SEOs have been waiting for the day that Google made a strong move towards “semantic search” and it looks to have arrived. This is the first time since 2001 that a Google algorithm has been rewritten to such an extent and unlike the penguin and panda algorithm changes, this isn’t an update, but rather an entirely new algorithm, albeit using much of the same calculations.
In an article from September 30 by Amy Gesenhues of searchengineland.com,she gauged the opinion of several highly influential SEO experts. David Amerland, author of Google Semantic Search, raised an interesting point, highlighting that “Google has increased its ability to deal with complex search queries which means that it also has got better at indexing entities in Web documents. Second, it has got a lot better at relationally linking search queries and Web documents which means that its Knowledge Graph must be considerably enriched.”
He goes on to point out that “From a strategy point of view, this opens the horizon for companies and webmasters considerably. From a practical perspective, the need to identify the USP of each business and become authoritative within it is now a key criteria for continued SEO success. The comparison element that has been integrated suggests that semantic mark-up may begin to confer an advantage now when it comes to helping index information in products and services.”
How Does It Affect Me?
This is a huge positive for those that have been pushing the concepts of inbound marketing as a replacement for classic SEO, increasing the relevance of the informative approaches that form the foundation of the “content marketing” strategies associated with inbound.

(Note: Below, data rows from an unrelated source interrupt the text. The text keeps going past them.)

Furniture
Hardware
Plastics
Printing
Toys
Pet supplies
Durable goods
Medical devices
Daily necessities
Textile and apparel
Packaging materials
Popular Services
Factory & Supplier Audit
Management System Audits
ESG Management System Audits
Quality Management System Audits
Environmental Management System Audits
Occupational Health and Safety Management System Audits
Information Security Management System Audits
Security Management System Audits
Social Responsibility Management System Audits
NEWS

In effect, a lot of real estate has just opened up in the index, allowing your website to target a much more refined type of traffic. Those that utilise inbound practices will find their conversion rates raising as their traffic becomes more qualified at the search level. The focus will become even more localised and those that have been leveraging local SEO will begin to reap the rewards as those that have ignored the impending changes fall by the wayside.
The effect this will have in terms of traffic gains is pretty simple. If there is another factor to consider when Google presents you, it’s results. Then there is more opportunity for small players to gain traffic back from those that don’t cater to the intent that is generating the result. Here is another excerpt from the email I quoted earlier.
“This means that in both cases, the giants of the industry [those who dominate this niche], will have less dominance because they don’t cater to the intent of the user every time. Of course in arbitrary situations, Google will for the time being still revert to it’s general index and the majority of the time display the index in the way we’re used to seeing it. But increasingly and with the more data this new algorithm change gathers, you will see the intelligence of it switch and the indexes change more and more based on the intent of the user.”
Businesses that aim to succeed in the new Google will need to adapt as the knowledge graph grows or be replaced by those that did. The ability to position yourself as not just a provider of service but a provider of solution and information, indeed becoming an influencer, is now being embraced by Google and promoted as such. By identifying the intent behind how a potential customer becomes one you will find avenues to get new business that weren’t there before. This is the housewarming for inbound marketing. Now would be a good time to reconsider your approach and get in on the ground floor of the new Google.